> _DIRECTIVE_
Copy out, from the data below, each line in which the word "details" occurs.

Extracted page text data:
►
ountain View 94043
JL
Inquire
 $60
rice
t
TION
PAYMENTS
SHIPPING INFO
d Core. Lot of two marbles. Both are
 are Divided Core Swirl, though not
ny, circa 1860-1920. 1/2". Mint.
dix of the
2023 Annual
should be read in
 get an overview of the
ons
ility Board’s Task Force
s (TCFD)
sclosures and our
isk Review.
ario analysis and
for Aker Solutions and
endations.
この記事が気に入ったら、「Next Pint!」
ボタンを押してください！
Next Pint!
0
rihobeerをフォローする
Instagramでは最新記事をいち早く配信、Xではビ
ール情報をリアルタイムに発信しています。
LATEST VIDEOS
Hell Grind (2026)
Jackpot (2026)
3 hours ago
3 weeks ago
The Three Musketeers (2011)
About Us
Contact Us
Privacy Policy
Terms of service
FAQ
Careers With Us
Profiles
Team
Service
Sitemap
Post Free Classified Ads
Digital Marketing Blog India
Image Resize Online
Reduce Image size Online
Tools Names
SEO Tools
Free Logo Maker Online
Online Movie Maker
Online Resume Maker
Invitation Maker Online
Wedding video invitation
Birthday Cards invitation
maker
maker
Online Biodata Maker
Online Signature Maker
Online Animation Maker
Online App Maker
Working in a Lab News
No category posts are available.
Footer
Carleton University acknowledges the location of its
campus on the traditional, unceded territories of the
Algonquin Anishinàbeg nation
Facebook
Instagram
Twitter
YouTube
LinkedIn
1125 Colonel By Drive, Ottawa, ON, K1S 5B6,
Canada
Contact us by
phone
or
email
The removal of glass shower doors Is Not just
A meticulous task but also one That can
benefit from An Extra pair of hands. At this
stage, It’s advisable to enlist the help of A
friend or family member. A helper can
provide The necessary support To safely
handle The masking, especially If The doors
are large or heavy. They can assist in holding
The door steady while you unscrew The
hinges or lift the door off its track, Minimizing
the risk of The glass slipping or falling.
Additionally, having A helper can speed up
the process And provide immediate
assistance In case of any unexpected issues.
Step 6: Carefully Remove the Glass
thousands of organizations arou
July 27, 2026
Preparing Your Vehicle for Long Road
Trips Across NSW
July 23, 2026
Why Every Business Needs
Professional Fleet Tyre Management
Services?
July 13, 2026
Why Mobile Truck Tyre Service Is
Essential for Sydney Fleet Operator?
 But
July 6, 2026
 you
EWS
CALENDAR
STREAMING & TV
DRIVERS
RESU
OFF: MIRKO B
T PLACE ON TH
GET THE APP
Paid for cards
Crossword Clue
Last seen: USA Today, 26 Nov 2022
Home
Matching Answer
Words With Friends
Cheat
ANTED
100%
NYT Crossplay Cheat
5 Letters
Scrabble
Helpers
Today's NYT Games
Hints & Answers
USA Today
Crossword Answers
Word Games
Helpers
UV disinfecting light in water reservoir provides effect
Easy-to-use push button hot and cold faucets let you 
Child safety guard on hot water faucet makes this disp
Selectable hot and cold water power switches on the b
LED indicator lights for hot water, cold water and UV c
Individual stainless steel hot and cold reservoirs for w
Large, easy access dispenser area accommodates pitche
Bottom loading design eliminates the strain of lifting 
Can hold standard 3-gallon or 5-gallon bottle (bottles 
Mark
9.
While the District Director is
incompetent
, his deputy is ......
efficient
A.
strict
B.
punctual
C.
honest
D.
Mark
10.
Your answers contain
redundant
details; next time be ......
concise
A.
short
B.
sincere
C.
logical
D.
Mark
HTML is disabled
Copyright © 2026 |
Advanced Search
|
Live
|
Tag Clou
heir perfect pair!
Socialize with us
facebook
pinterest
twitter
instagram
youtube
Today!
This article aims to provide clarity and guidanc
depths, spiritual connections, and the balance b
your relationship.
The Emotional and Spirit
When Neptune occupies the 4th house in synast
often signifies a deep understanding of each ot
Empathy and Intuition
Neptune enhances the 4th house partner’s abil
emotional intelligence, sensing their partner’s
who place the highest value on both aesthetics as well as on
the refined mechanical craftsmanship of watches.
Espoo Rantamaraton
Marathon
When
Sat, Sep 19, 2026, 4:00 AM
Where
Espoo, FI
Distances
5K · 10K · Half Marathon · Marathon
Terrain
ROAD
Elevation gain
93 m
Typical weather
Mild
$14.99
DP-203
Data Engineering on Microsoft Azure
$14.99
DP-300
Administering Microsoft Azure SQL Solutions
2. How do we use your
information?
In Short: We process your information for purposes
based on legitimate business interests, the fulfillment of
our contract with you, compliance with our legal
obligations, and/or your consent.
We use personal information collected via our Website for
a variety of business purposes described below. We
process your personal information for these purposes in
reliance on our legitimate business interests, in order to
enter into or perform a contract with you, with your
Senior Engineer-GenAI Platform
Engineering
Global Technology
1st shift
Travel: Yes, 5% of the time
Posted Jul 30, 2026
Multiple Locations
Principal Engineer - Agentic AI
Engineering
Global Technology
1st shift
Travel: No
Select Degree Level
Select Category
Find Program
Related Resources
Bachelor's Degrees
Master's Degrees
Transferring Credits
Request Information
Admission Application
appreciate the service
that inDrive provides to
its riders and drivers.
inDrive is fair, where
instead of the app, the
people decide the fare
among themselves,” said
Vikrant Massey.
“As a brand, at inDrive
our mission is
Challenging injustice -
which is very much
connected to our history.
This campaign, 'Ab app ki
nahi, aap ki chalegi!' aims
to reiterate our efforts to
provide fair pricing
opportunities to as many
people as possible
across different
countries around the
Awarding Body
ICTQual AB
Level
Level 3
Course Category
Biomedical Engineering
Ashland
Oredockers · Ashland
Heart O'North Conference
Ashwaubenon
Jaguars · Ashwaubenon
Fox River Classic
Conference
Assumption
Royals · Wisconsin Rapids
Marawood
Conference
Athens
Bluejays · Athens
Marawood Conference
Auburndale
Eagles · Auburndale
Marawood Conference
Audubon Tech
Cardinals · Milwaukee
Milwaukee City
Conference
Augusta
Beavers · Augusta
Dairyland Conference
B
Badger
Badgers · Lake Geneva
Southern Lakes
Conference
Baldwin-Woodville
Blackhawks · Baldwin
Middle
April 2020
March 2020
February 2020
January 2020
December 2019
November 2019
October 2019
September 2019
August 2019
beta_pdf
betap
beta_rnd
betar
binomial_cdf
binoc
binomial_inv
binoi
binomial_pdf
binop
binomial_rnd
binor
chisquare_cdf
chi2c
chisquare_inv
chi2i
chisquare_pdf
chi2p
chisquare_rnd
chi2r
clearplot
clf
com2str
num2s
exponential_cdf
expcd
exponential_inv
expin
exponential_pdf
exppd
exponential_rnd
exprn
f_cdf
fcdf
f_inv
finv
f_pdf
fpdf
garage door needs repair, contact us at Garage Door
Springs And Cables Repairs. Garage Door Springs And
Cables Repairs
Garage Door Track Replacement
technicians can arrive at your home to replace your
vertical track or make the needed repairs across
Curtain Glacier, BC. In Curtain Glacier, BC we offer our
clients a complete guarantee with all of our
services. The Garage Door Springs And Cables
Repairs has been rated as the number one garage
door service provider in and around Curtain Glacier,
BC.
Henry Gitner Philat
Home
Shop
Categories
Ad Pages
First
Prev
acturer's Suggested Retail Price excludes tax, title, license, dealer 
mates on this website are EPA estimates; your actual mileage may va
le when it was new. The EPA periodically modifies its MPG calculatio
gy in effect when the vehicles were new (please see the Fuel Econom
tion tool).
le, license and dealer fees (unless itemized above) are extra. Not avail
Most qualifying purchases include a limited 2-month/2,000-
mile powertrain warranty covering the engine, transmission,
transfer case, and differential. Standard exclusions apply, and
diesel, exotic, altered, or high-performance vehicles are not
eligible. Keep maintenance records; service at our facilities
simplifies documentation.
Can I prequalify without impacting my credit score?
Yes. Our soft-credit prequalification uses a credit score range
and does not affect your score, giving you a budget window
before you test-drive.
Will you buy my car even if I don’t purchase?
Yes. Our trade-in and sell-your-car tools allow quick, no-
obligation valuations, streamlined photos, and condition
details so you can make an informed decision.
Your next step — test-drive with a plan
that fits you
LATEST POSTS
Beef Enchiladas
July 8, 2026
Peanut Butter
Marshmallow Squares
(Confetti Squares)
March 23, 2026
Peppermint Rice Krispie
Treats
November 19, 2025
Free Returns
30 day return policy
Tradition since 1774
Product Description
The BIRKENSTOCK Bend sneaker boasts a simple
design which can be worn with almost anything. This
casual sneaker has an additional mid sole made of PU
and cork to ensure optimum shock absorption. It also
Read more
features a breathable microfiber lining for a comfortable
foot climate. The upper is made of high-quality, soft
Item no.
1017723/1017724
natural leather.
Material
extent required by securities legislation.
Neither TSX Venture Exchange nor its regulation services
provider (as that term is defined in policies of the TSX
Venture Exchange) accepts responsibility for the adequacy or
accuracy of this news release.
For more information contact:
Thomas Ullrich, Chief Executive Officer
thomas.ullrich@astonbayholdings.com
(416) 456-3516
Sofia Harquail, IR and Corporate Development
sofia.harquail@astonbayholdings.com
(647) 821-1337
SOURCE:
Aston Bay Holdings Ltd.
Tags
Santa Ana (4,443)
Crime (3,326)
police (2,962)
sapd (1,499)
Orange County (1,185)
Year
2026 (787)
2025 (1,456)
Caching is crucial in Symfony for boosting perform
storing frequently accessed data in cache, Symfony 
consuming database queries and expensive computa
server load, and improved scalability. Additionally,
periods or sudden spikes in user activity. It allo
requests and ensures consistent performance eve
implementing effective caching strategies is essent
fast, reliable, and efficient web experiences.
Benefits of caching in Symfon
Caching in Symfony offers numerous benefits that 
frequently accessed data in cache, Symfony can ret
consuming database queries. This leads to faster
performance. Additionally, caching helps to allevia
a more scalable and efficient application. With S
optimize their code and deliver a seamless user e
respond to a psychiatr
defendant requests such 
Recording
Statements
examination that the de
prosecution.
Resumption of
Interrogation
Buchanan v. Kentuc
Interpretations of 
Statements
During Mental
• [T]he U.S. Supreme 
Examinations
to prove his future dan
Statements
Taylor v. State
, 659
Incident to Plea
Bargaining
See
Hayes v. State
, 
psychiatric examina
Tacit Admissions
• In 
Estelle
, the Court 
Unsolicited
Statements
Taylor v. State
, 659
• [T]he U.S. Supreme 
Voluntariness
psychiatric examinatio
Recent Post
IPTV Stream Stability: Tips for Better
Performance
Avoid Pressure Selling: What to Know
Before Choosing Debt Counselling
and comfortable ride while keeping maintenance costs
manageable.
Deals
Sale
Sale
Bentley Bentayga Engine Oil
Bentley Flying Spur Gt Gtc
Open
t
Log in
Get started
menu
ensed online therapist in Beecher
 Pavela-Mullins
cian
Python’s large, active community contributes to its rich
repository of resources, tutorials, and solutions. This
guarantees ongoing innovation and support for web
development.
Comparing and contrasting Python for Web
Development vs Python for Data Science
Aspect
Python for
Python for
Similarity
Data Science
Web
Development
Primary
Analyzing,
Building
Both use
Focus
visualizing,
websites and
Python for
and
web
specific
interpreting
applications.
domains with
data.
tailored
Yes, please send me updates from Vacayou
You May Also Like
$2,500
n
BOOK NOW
◄
> _EXPECTED ANSWER_
details; next time be ......
details so you can make an informed decision.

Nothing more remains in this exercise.